The War Refugee Board and America’s efforts to save the Jews of Europe was the topic of a recent presentation at the Douglass Student Center at Rutgers University by the university’s Bildner Center for the Study of Jewish Life. Dr. Rebecca Erbelding, a curator, historian and archivist at the United States Holocaust Memorial Museum, spoke about little-known facts and historical tales of President Franklin D. Roosevelt’s effort late in World War II to save the Jews who remained. Her book “Rescue Board: The Untold Story of America’s Efforts to Save the Jews of Europe” formed the basis of the presentation to the packed auditorium about the War Rescue Board (WRB), its creation and some of the amazing feats it performed. Getting people out of Nazi Germany included such actions as forging identity papers, recruiting spies, laundering money for bribes and sending food and money to underground organizations. The number of people saved has been estimated at about 126,000, with the exact number unknowable due to the large number of clandestine deals that took place.

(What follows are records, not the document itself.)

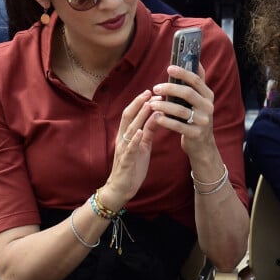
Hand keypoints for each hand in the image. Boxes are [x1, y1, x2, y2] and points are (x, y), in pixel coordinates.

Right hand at [100, 89, 159, 209]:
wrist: (121, 188)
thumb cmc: (133, 165)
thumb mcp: (144, 145)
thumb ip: (149, 130)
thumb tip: (157, 114)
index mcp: (127, 135)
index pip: (130, 114)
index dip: (139, 102)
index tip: (150, 91)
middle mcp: (123, 139)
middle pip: (128, 117)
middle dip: (139, 104)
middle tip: (150, 92)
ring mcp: (123, 150)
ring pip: (130, 130)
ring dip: (140, 117)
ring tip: (149, 106)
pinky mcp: (126, 162)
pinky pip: (130, 149)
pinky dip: (135, 140)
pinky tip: (140, 132)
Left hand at [150, 63, 215, 156]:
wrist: (202, 145)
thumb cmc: (196, 117)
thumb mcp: (200, 100)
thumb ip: (196, 84)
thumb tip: (194, 59)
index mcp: (208, 95)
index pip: (196, 80)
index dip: (183, 73)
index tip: (169, 68)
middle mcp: (208, 107)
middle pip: (188, 93)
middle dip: (170, 89)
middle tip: (155, 88)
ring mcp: (203, 121)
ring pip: (181, 110)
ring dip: (164, 106)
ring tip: (151, 104)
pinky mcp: (196, 134)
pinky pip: (178, 126)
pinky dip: (166, 121)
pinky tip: (156, 117)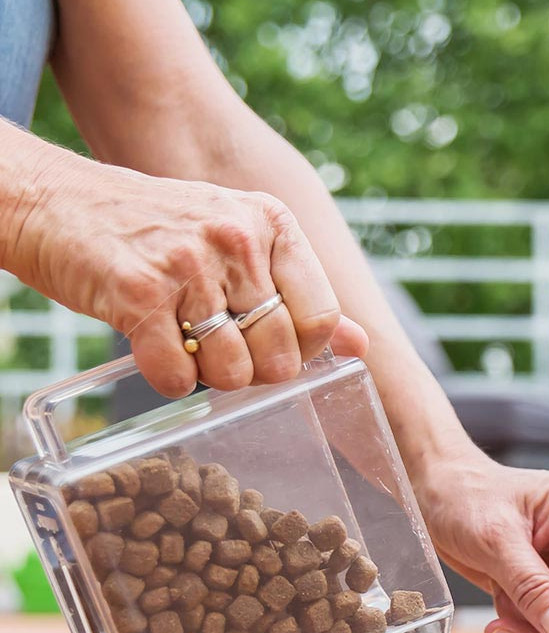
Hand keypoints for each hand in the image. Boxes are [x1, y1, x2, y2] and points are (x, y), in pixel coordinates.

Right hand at [8, 154, 365, 396]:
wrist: (55, 203)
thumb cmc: (153, 230)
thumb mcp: (237, 241)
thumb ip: (298, 293)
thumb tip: (360, 345)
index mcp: (272, 223)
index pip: (321, 315)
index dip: (302, 349)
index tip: (271, 345)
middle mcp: (237, 238)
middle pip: (281, 350)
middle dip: (255, 370)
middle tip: (220, 350)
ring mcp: (188, 263)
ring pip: (234, 370)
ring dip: (210, 377)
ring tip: (185, 345)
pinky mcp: (139, 292)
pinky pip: (178, 376)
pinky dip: (168, 381)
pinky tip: (154, 352)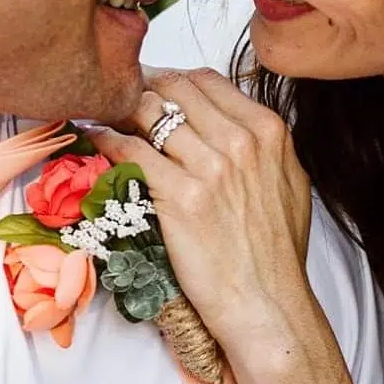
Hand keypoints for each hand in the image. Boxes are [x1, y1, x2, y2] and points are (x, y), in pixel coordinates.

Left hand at [92, 68, 312, 349]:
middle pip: (174, 88)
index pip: (206, 80)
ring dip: (118, 109)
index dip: (170, 79)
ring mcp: (210, 168)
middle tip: (116, 96)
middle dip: (140, 86)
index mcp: (268, 131)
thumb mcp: (287, 182)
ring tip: (101, 114)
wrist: (268, 304)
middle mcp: (241, 141)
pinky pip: (130, 151)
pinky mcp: (179, 197)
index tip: (149, 86)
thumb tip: (226, 122)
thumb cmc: (276, 252)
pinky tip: (96, 139)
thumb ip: (260, 145)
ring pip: (148, 113)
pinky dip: (107, 139)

Many people in the audience had no idea that anywhere close to that number of Jews were saved by a United States-based group. How is it possible that there is such a limited knowledge of the WRB? Erbelding said that even with the wealth of information about the Holocaust, information about the WRB is difficult to locate or organize. The story of the WRB disrupts the traditional narrative that the United States was completely apathetic to the plight of the Jews during this time period.

In 1942, Ross McClelland, an American working with a Quaker aid group at an internment camp in southern France, saw the first deportations to Auschwitz and knew they would mean certain death. When he brought the topic up with the Vichy government in France, he was told that his thoughts of wholesale murder of a segment of a population were absurd. And the government official added, if the United States was so interested in the plight of the Jewish people, why weren’t they bringing them into their country?

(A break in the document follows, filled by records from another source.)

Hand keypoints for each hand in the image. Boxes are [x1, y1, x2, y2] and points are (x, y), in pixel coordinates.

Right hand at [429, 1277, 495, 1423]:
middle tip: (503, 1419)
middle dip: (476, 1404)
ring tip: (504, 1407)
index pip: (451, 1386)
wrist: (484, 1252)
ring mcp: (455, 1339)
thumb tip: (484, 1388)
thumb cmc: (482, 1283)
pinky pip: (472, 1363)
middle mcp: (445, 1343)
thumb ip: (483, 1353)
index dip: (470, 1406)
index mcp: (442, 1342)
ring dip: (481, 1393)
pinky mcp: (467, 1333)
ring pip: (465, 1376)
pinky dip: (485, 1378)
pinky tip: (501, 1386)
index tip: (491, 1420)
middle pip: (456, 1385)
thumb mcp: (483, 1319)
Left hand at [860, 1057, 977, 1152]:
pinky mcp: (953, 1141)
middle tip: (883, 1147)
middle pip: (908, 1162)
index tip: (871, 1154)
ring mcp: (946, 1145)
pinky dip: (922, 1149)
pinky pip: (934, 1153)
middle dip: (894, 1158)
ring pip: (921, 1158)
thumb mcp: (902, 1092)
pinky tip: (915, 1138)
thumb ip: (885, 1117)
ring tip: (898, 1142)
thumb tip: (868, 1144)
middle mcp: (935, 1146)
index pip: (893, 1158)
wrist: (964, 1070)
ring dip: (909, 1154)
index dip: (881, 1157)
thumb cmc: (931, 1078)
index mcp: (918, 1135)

Bringing refugees into the United States during World War II was not an easy task. Strict laws were on the books limiting immigration. Many people were afraid to protest for fear that the anti-immigration laws would be made even stronger. Protesters massed across the country to try to sway the views of the president, and a group of 400 rabbis marched on Washington to bring attention to the plight of the Jews. The Treasury Department authorized the World Jewish Congress to send money to Switzerland to aid and assist Jewish refugees in 1943; however, the State Department refused to permit the money to leave the United States and even tried to suppress news about the extermination of the Jews to keep public opinion from changing current policy. Treasury Department lawyers met with then-President Roosevelt, who authorized the establishment of the War Refugee Board. Erbelding noted that this was “the only time in American history that the US government founded a non-military government agency to save the lives of civilians being murdered by a wartime enemy.”

Representatives of the WRB were often selected because they were “already there” in the country to which they were assigned. For example, a Bloomingdale’s executive with aspirations of becoming a diplomat was the WRB representative in Turkey. The WRB dropped leaflets and pamphlets that could be construed as propaganda.

The WRB coordinated efforts that appeared as if they were authorizing the purchase of refugees. Bribes and other means helped release many refugees. In one ruse intended to secure refugees’ release, high-ranking German military officers were told that the president of the United States was quite interested in the plight of refugees. After months of meetings, the Germans were tricked into releasing hundreds of Jewish refugees as “a symbol of good faith.”

The WRB had no cynical secondary mission to proselytize or do things for their own benefit. They were not even interested in whether the refugees brought to the United States became citizens. Their mission was only to save people.